I grew up on what most preppers and others would describe as a "homestead". We didn't know that is what it was called at the time. My parents moved us to NH from CT in August of 1972. I was seven. I don't remember being particularly upset about leaving CT.....I don't remember much about living down there. The only thing I do remember is having my own room, and growing up sharing a bedroom with my grandmother, I would dream of that room sometimes lol. Fact is, my mom and dad worked jobs that helped them get from week to week, paycheck to paycheck. They owned a house, they had 3 kids, and they wanted something different.
My father especially. He grew up visiting NH and upstate NY as a kid, staying at a cousin's farm for the summer. It was soon obvious to him that it was in his blood, farming. So he relocated. Now he didn't stop working, nor did my mother. It amazes me, to look back now, and realize just how hard they worked. Both working full time jobs, and raising every bit of food we ate. We had 3 large gardens, raised beef, chicken, lamb, and pork. All to feed ourselves.
As a kid, I sometimes hated it. All the work, hauling water from the well and then carrying 5 gallon buckets of it to the barn for the animals. Of course, many homesteaders today can't imagine not having running water. But that is exactly how it was for us...we had a hand dug well on the property, that we dropped a 1 gallon pail into, hauling water up and filling the larger buckets.
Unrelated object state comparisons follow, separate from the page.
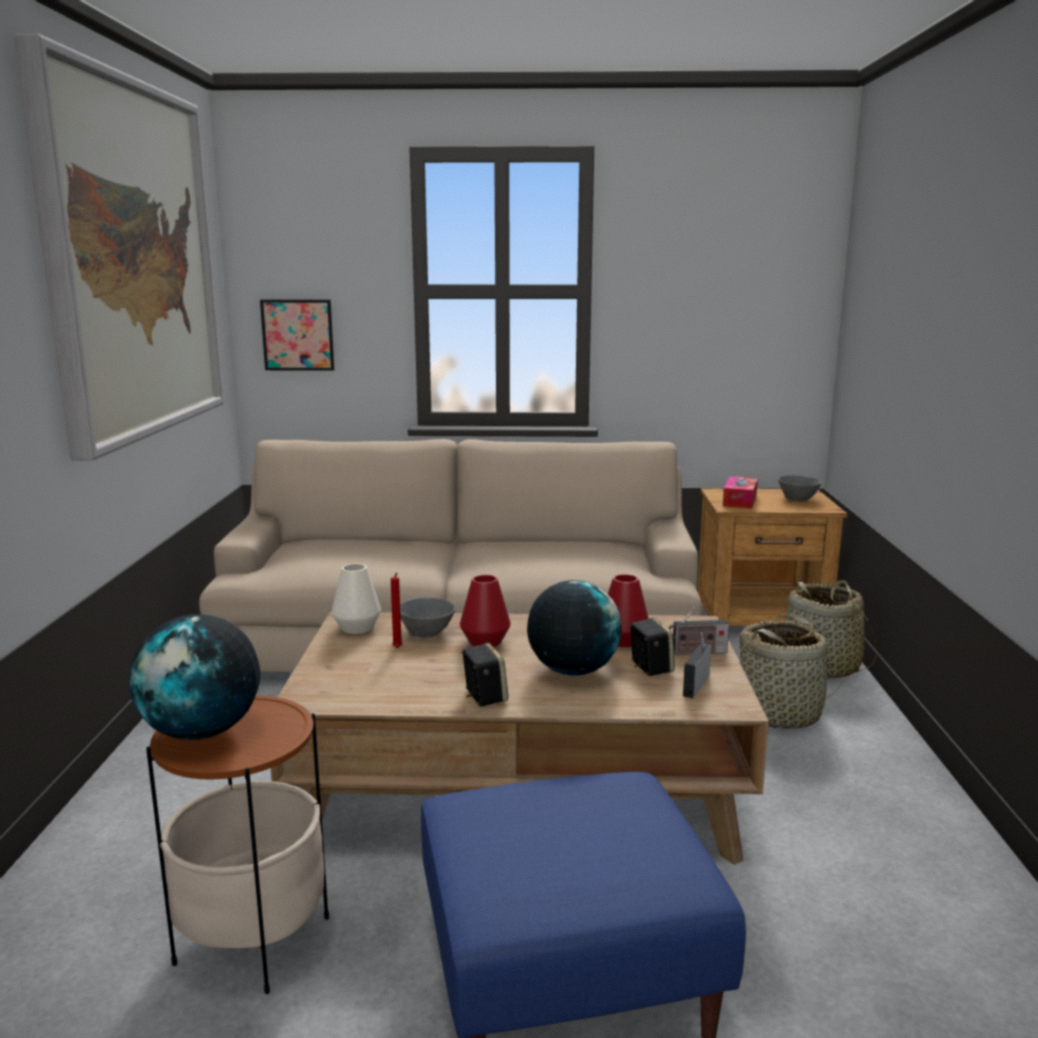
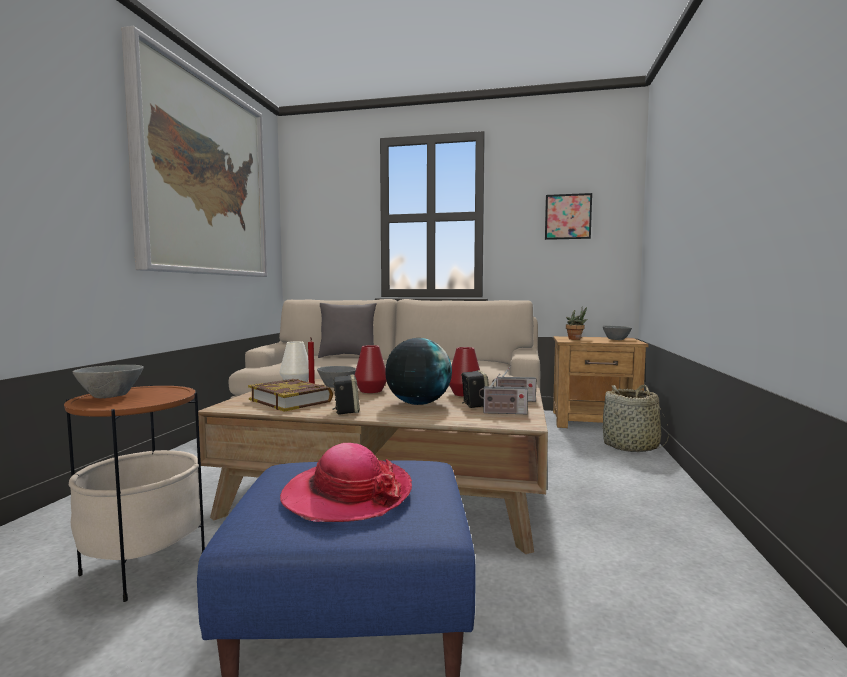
camera: 10 degrees right, 10 degrees down
(202, 732) = (112, 395): globe -> grey bowl
(298, 335) = (317, 245): picture -> picture (568, 216)
(381, 541) = (347, 356): none -> grey pillow
(385, 676) = (290, 400): none -> book
(569, 847) = (347, 494): none -> hat
(696, 684) = (502, 413): radio -> radio turned 120 degrees counterclockwise
(739, 500) = (576, 339): tissue box -> potted plant
(781, 713) = (593, 468): basket -> none

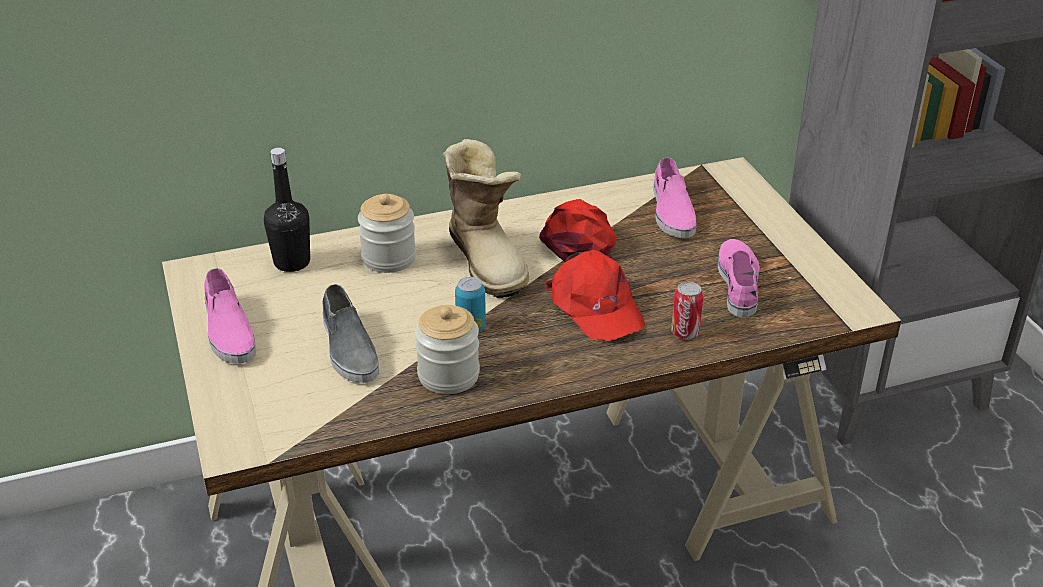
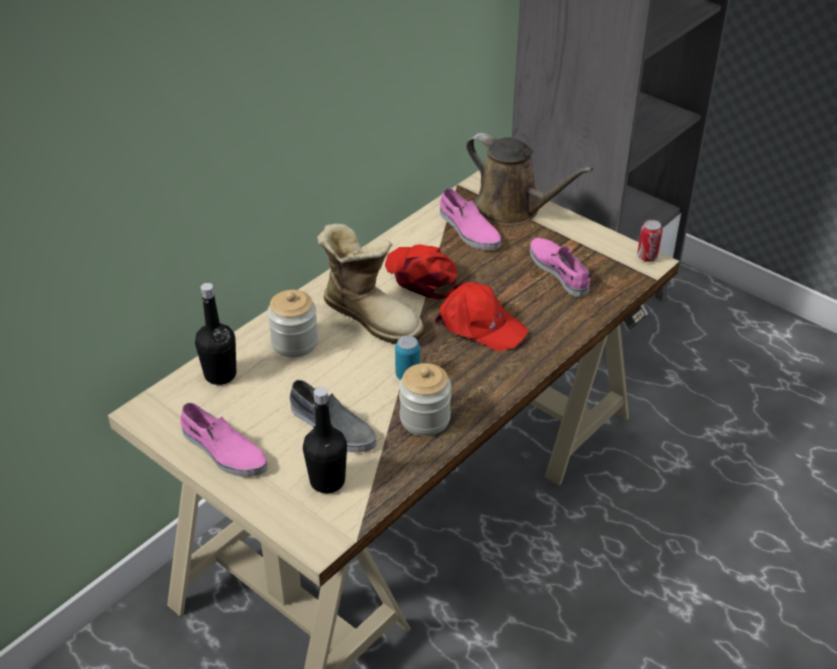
camera: 30 degrees left, 5 degrees up
(295, 395) = (327, 481): none -> black bottle
(685, 332) = (556, 322): can -> can (647, 257)
(742, 206) = (513, 209): none -> brown watering can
But the freedom that I got from that work, and the life my parents gave me, is something that I desperately miss. When did my thinking shift? I would have to say that it has been shifting for a couple years, ever since I hurt my shoulder. I am dependent on the "system" to help me get by each month, especially in the area of groceries. I don't want to be dependent. I want to be independent. I want to know that I can take care of my family on my own.
I want to know that each day, we have food enough to fill our bellies. I want to know that each day we have a safe place to put our heads down. I want to know that each day I did it, not the "system". And that is one of the driving forces moving me to NC. Down there, with the lower cost of living, and the more moderate weather, I have a fighting chance.